In unfavorably disposing of the argument regarding the difficulty of simultaneous compliance, the Court noted that the FDA's "changes being affected" (CBE) regulation would have allowed Wyeth to add a stronger warning to the label, and pointed out rather tersely that the manufacturer, not the FDA, bears ultimate responsibility at all times for its label's content, indeed raising the industry bar on product safety. The Court then found the argument on Congressional intent unsupported since it was predicated not on any statements by Congress, but solely upon a preamble to a 2006 FDA regulation regarding the potential that failure-to-warn claims may stand to compromise the FDA's authority. The Court found that this statement did not outweigh contrary evidence of Congress' intent and the FDA's own longstanding regulations which provide for the evolution of labeling as the post-approval clinical use of a product raises safety concerns which can be ameliorated by changes to the labeling and ultimately promote the "safer use of the product by clinicians who are also charged with the duty of using products in accord with labeling advice."

Justice Breyer's concurring opinion offers the best hope that some life may still remain in the preemption defense. Breyer stated, "[t]he FDA may seek to determine whether and when state tort law acts as a help or a hindrance to achieving the safe drug-related medical care that congress sought .... describing, for example, when labeling requirements serve as a ceiling as well as a floor. And it is possible that such determinations would have pre-emptive effect." It is impossible to say whether a majority of the justices might share Breyer's apparent openness to entertaining a preemption argument under different circumstances in the future.

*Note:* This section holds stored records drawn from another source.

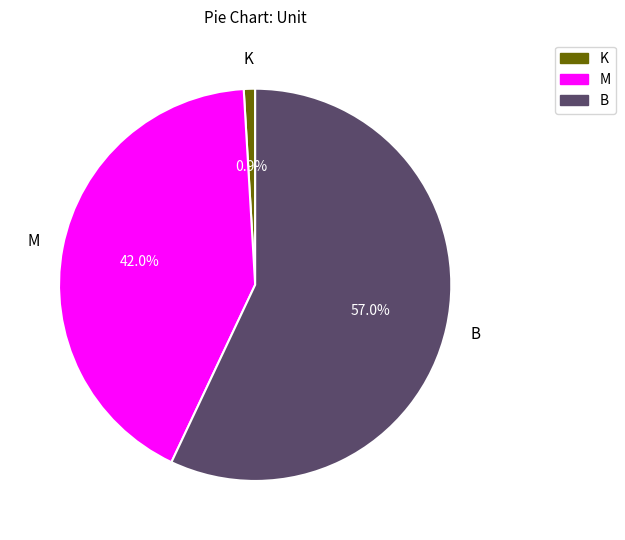

How many segments does this pie chart have?

3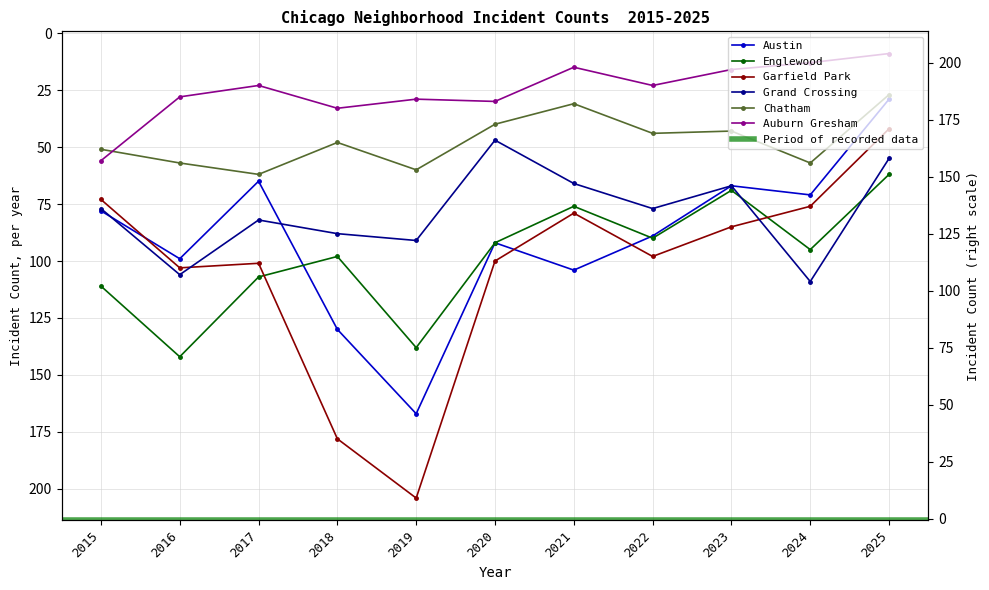

At 2025, list the series in order from largest to smallest.

Englewood, Grand Crossing, Garfield Park, Austin, Chatham, Auburn Gresham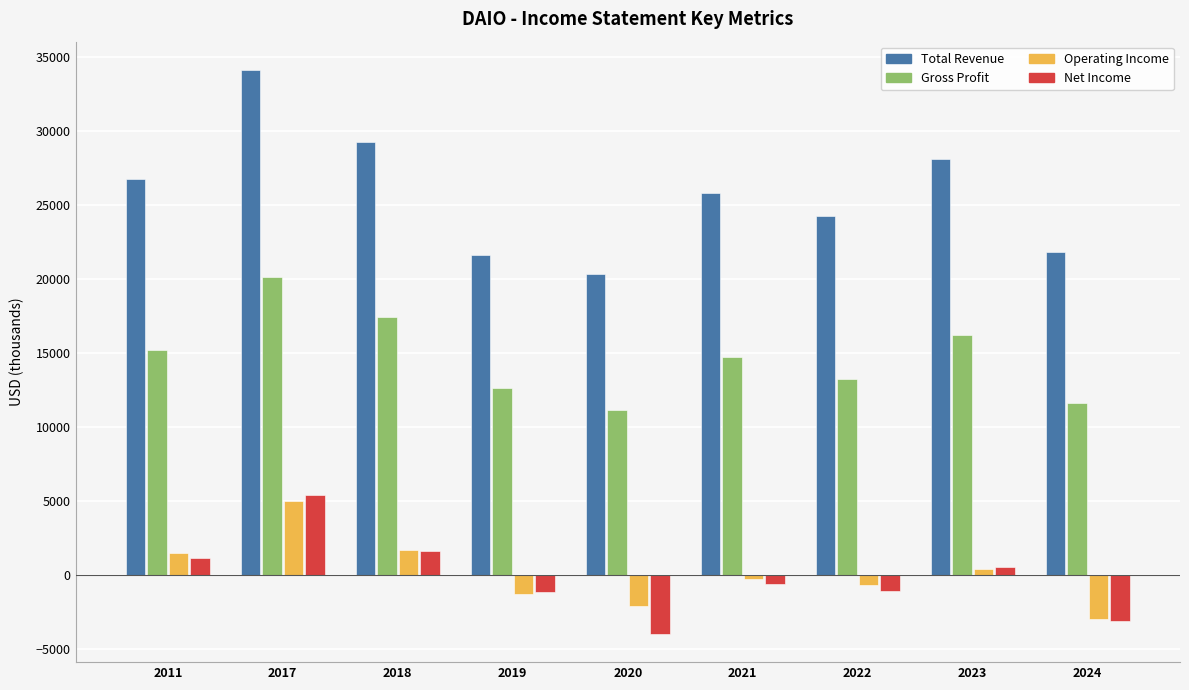

Which series changed the most between 2020 and 2021?

Total Revenue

If Congress acts this year, as many expect, on proposed legislation to abolish the federal preemption defense for medical device manufacturers, the remains of the once-promising preemption defense may be undone by the pen stroke of Congress and agreement of the Executive Branch. The landscape is changing, and understanding the difference between the weeds and the grass is more critical than ever in the successful management of pharmaceutical and medical device product risks and the defense of prescription drug and medical device cases.